Segment Open
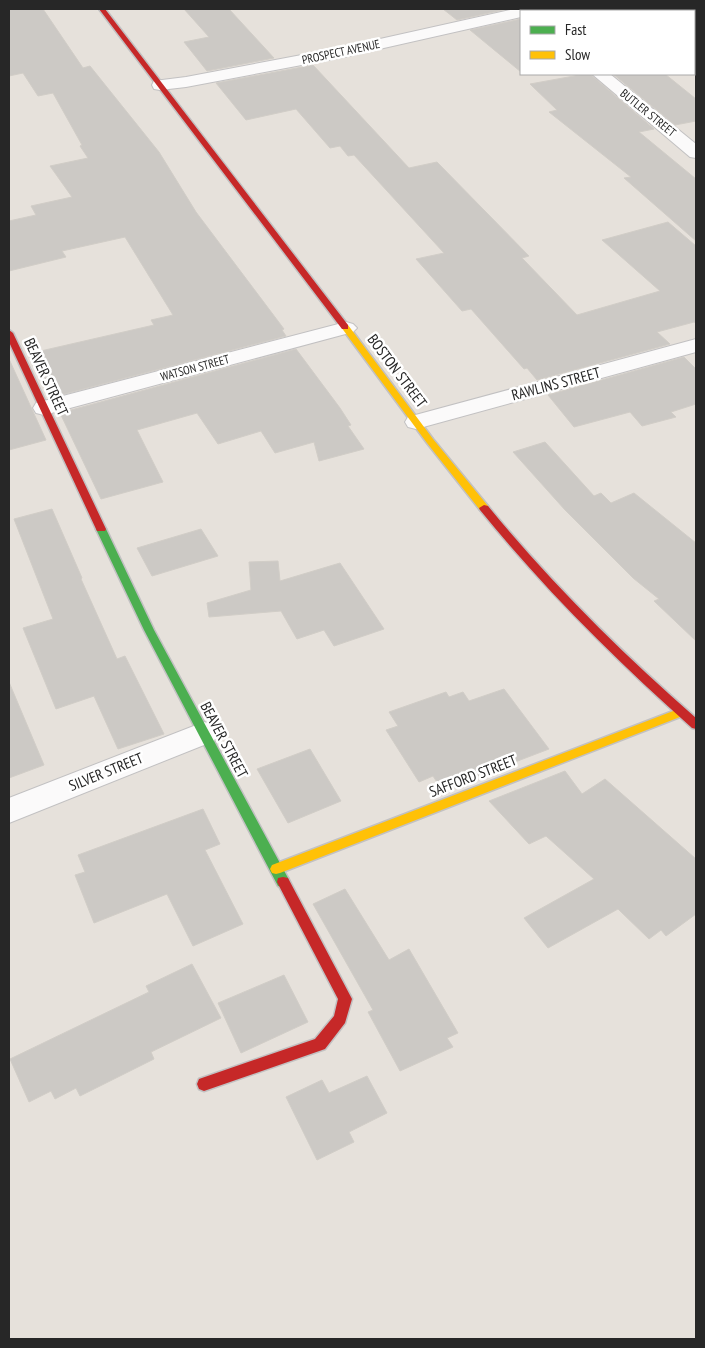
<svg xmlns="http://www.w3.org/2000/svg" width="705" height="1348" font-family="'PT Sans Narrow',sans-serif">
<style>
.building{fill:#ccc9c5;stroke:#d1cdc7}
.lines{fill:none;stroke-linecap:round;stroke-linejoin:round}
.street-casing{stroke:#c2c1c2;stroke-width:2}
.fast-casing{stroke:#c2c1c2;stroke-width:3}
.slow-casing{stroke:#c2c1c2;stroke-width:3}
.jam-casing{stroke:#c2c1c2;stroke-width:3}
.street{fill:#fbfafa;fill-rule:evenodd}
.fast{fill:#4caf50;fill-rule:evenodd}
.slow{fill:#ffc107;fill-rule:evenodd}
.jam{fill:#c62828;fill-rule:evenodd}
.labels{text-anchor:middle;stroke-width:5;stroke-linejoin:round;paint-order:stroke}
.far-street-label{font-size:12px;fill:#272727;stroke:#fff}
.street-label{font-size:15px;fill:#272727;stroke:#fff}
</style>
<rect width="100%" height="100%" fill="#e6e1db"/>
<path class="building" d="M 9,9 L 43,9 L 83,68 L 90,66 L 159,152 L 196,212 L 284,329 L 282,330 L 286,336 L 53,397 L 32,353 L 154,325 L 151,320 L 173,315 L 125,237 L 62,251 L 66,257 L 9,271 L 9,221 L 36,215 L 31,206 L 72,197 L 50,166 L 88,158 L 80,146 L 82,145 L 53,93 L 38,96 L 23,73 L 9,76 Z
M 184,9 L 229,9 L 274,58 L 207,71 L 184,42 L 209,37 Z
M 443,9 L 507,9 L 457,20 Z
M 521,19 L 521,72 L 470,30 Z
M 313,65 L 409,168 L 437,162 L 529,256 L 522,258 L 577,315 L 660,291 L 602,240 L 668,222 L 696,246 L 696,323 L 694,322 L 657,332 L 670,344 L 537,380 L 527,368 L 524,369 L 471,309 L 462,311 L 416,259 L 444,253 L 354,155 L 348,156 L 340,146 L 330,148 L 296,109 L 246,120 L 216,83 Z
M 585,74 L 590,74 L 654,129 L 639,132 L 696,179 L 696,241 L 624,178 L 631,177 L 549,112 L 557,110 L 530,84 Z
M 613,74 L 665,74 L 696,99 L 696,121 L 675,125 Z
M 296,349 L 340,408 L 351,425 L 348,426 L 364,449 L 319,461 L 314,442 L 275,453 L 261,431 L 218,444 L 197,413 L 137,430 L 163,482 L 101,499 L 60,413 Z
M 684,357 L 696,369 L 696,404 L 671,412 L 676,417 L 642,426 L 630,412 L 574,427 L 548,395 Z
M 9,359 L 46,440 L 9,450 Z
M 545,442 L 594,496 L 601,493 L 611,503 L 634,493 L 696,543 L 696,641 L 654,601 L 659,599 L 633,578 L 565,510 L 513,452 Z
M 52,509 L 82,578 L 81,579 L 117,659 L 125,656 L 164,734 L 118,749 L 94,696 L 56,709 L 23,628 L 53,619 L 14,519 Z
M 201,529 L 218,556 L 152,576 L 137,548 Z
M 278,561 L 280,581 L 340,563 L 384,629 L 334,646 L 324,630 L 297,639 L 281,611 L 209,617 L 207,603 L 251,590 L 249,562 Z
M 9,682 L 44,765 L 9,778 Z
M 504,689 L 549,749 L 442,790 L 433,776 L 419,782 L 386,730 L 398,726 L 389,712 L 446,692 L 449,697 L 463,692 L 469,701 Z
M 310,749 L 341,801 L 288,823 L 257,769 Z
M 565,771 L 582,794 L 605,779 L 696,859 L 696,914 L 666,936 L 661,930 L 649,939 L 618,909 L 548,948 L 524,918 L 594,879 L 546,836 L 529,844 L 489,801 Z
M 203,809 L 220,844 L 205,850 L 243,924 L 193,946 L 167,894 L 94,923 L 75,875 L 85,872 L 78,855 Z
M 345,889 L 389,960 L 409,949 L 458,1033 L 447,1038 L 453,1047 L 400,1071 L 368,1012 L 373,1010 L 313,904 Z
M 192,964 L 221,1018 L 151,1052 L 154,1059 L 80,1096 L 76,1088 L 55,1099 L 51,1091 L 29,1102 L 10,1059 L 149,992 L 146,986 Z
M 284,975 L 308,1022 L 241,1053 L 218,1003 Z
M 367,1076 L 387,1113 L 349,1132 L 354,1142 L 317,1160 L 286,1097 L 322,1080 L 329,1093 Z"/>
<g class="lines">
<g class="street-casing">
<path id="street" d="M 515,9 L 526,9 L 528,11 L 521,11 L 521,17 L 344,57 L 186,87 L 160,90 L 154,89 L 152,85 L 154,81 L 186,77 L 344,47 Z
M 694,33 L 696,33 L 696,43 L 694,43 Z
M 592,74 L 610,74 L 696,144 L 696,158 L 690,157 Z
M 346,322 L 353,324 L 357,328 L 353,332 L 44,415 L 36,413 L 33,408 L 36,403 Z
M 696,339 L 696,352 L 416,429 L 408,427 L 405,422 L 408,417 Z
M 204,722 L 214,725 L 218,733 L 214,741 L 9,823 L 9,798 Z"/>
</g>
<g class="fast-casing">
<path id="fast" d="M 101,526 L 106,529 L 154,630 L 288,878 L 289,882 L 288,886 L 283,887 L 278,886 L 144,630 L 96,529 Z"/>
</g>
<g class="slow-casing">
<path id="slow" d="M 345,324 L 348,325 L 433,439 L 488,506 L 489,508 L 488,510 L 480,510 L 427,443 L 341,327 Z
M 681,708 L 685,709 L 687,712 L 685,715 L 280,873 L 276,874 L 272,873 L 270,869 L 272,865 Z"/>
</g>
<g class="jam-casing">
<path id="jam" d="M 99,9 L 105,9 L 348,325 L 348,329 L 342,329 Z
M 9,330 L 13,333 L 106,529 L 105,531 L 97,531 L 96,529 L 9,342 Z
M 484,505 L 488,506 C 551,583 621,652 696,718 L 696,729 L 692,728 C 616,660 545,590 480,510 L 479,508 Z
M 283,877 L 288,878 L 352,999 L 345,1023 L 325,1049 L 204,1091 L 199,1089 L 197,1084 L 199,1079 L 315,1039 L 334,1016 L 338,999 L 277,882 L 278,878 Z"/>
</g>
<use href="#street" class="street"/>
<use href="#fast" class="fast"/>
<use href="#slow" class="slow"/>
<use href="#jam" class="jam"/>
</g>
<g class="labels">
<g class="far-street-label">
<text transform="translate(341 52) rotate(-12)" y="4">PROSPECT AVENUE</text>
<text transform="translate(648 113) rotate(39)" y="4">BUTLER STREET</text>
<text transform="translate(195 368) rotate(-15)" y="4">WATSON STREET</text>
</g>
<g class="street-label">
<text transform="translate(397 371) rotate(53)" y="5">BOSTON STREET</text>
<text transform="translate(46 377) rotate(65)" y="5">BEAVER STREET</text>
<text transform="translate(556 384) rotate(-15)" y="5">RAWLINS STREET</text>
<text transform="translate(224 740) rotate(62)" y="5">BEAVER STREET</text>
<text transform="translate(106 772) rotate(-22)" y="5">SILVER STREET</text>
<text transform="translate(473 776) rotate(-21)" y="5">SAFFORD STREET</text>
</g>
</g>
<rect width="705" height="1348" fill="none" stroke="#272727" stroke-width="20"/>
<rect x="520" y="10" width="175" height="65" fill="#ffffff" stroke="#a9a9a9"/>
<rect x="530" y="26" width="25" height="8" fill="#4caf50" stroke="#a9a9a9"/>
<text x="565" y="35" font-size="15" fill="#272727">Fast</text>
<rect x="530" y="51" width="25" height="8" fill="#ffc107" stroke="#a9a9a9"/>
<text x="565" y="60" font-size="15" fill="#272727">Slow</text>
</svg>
Segment Closed
**The task:**
Set the preceding data down again word for word, omitting images.

**Solved problem:**
<svg xmlns="http://www.w3.org/2000/svg" width="705" height="1348" font-family="'PT Sans Narrow',sans-serif">
<style>
.building{fill:#ccc9c5;stroke:#d1cdc7}
.lines{fill:none;stroke-linecap:round;stroke-linejoin:round}
.street-casing{stroke:#c2c1c2;stroke-width:2}
.fast-casing{stroke:#c2c1c2;stroke-width:3}
.slow-casing{stroke:#c2c1c2;stroke-width:3}
.jam-casing{stroke:#c2c1c2;stroke-width:3}
.street{fill:#fbfafa;fill-rule:evenodd}
.fast{fill:#4caf50;fill-rule:evenodd}
.slow{fill:#ffc107;fill-rule:evenodd}
.jam{fill:#c62828;fill-rule:evenodd}
.labels{text-anchor:middle;stroke-width:5;stroke-linejoin:round;paint-order:stroke}
.far-street-label{font-size:12px;fill:#272727;stroke:#fff}
.street-label{font-size:15px;fill:#272727;stroke:#fff}
</style>
<rect width="100%" height="100%" fill="#e6e1db"/>
<path class="building" d="M 9,9 L 43,9 L 83,68 L 90,66 L 159,152 L 196,212 L 284,329 L 282,330 L 286,336 L 53,397 L 32,353 L 154,325 L 151,320 L 173,315 L 125,237 L 62,251 L 66,257 L 9,271 L 9,221 L 36,215 L 31,206 L 72,197 L 50,166 L 88,158 L 80,146 L 82,145 L 53,93 L 38,96 L 23,73 L 9,76 Z
M 184,9 L 229,9 L 274,58 L 207,71 L 184,42 L 209,37 Z
M 443,9 L 507,9 L 457,20 Z
M 521,19 L 521,72 L 470,30 Z
M 313,65 L 409,168 L 437,162 L 529,256 L 522,258 L 577,315 L 660,291 L 602,240 L 668,222 L 696,246 L 696,323 L 694,322 L 657,332 L 670,344 L 537,380 L 527,368 L 524,369 L 471,309 L 462,311 L 416,259 L 444,253 L 354,155 L 348,156 L 340,146 L 330,148 L 296,109 L 246,120 L 216,83 Z
M 585,74 L 590,74 L 654,129 L 639,132 L 696,179 L 696,241 L 624,178 L 631,177 L 549,112 L 557,110 L 530,84 Z
M 613,74 L 665,74 L 696,99 L 696,121 L 675,125 Z
M 296,349 L 340,408 L 351,425 L 348,426 L 364,449 L 319,461 L 314,442 L 275,453 L 261,431 L 218,444 L 197,413 L 137,430 L 163,482 L 101,499 L 60,413 Z
M 684,357 L 696,369 L 696,404 L 671,412 L 676,417 L 642,426 L 630,412 L 574,427 L 548,395 Z
M 9,359 L 46,440 L 9,450 Z
M 545,442 L 594,496 L 601,493 L 611,503 L 634,493 L 696,543 L 696,641 L 654,601 L 659,599 L 633,578 L 565,510 L 513,452 Z
M 52,509 L 82,578 L 81,579 L 117,659 L 125,656 L 164,734 L 118,749 L 94,696 L 56,709 L 23,628 L 53,619 L 14,519 Z
M 201,529 L 218,556 L 152,576 L 137,548 Z
M 278,561 L 280,581 L 340,563 L 384,629 L 334,646 L 324,630 L 297,639 L 281,611 L 209,617 L 207,603 L 251,590 L 249,562 Z
M 9,682 L 44,765 L 9,778 Z
M 504,689 L 549,749 L 442,790 L 433,776 L 419,782 L 386,730 L 398,726 L 389,712 L 446,692 L 449,697 L 463,692 L 469,701 Z
M 310,749 L 341,801 L 288,823 L 257,769 Z
M 565,771 L 582,794 L 605,779 L 696,859 L 696,914 L 666,936 L 661,930 L 649,939 L 618,909 L 548,948 L 524,918 L 594,879 L 546,836 L 529,844 L 489,801 Z
M 203,809 L 220,844 L 205,850 L 243,924 L 193,946 L 167,894 L 94,923 L 75,875 L 85,872 L 78,855 Z
M 345,889 L 389,960 L 409,949 L 458,1033 L 447,1038 L 453,1047 L 400,1071 L 368,1012 L 373,1010 L 313,904 Z
M 192,964 L 221,1018 L 151,1052 L 154,1059 L 80,1096 L 76,1088 L 55,1099 L 51,1091 L 29,1102 L 10,1059 L 149,992 L 146,986 Z
M 284,975 L 308,1022 L 241,1053 L 218,1003 Z
M 367,1076 L 387,1113 L 349,1132 L 354,1142 L 317,1160 L 286,1097 L 322,1080 L 329,1093 Z"/>
<g class="lines">
<g class="street-casing">
<path id="street" d="M 515,9 L 526,9 L 528,11 L 521,11 L 521,17 L 344,57 L 186,87 L 160,90 L 154,89 L 152,85 L 154,81 L 186,77 L 344,47 Z
M 694,33 L 696,33 L 696,43 L 694,43 Z
M 592,74 L 610,74 L 696,144 L 696,158 L 690,157 Z
M 346,322 L 353,324 L 357,328 L 353,332 L 44,415 L 36,413 L 33,408 L 36,403 Z
M 696,339 L 696,352 L 416,429 L 408,427 L 405,422 L 408,417 Z
M 204,722 L 214,725 L 218,733 L 214,741 L 9,823 L 9,798 Z"/>
</g>
<g class="fast-casing">
<path id="fast" d="M 101,526 L 106,529 L 154,630 L 288,878 L 289,882 L 288,886 L 283,887 L 278,886 L 144,630 L 96,529 Z"/>
</g>
<g class="slow-casing">
<path id="slow" d="M 345,324 L 348,325 L 433,439 L 488,506 L 489,508 L 488,510 L 480,510 L 427,443 L 341,327 Z
M 681,708 L 685,709 L 687,712 L 685,715 L 280,873 L 276,874 L 272,873 L 270,869 L 272,865 Z"/>
</g>
<g class="jam-casing">
<path id="jam" d="M 99,9 L 105,9 L 348,325 L 348,329 L 342,329 Z
M 9,330 L 13,333 L 106,529 L 105,531 L 97,531 L 96,529 L 9,342 Z
M 484,505 L 488,506 C 551,583 621,652 696,718 L 696,729 L 692,728 C 616,660 545,590 480,510 L 479,508 Z
M 283,877 L 288,878 L 352,999 L 345,1023 L 325,1049 L 204,1091 L 199,1089 L 197,1084 L 199,1079 L 315,1039 L 334,1016 L 338,999 L 277,882 L 278,878 Z"/>
</g>
<use href="#street" class="street"/>
<use href="#fast" class="fast"/>
<use href="#slow" class="slow"/>
<use href="#jam" class="jam"/>
</g>
<g class="labels">
<g class="far-street-label">
<text transform="translate(341 52) rotate(-12)" y="4">PROSPECT AVENUE</text>
<text transform="translate(648 113) rotate(39)" y="4">BUTLER STREET</text>
<text transform="translate(195 368) rotate(-15)" y="4">WATSON STREET</text>
</g>
<g class="street-label">
<text transform="translate(397 371) rotate(53)" y="5">BOSTON STREET</text>
<text transform="translate(46 377) rotate(65)" y="5">BEAVER STREET</text>
<text transform="translate(556 384) rotate(-15)" y="5">RAWLINS STREET</text>
<text transform="translate(224 740) rotate(62)" y="5">BEAVER STREET</text>
<text transform="translate(106 772) rotate(-22)" y="5">SILVER STREET</text>
<text transform="translate(473 776) rotate(-21)" y="5">SAFFORD STREET</text>
</g>
</g>
<rect width="705" height="1348" fill="none" stroke="#272727" stroke-width="20"/>
<rect x="520" y="10" width="175" height="65" fill="#ffffff" stroke="#a9a9a9"/>
<rect x="530" y="26" width="25" height="8" fill="#4caf50" stroke="#a9a9a9"/>
<text x="565" y="35" font-size="15" fill="#272727">Fast</text>
<rect x="530" y="51" width="25" height="8" fill="#ffc107" stroke="#a9a9a9"/>
<text x="565" y="60" font-size="15" fill="#272727">Slow</text>
</svg>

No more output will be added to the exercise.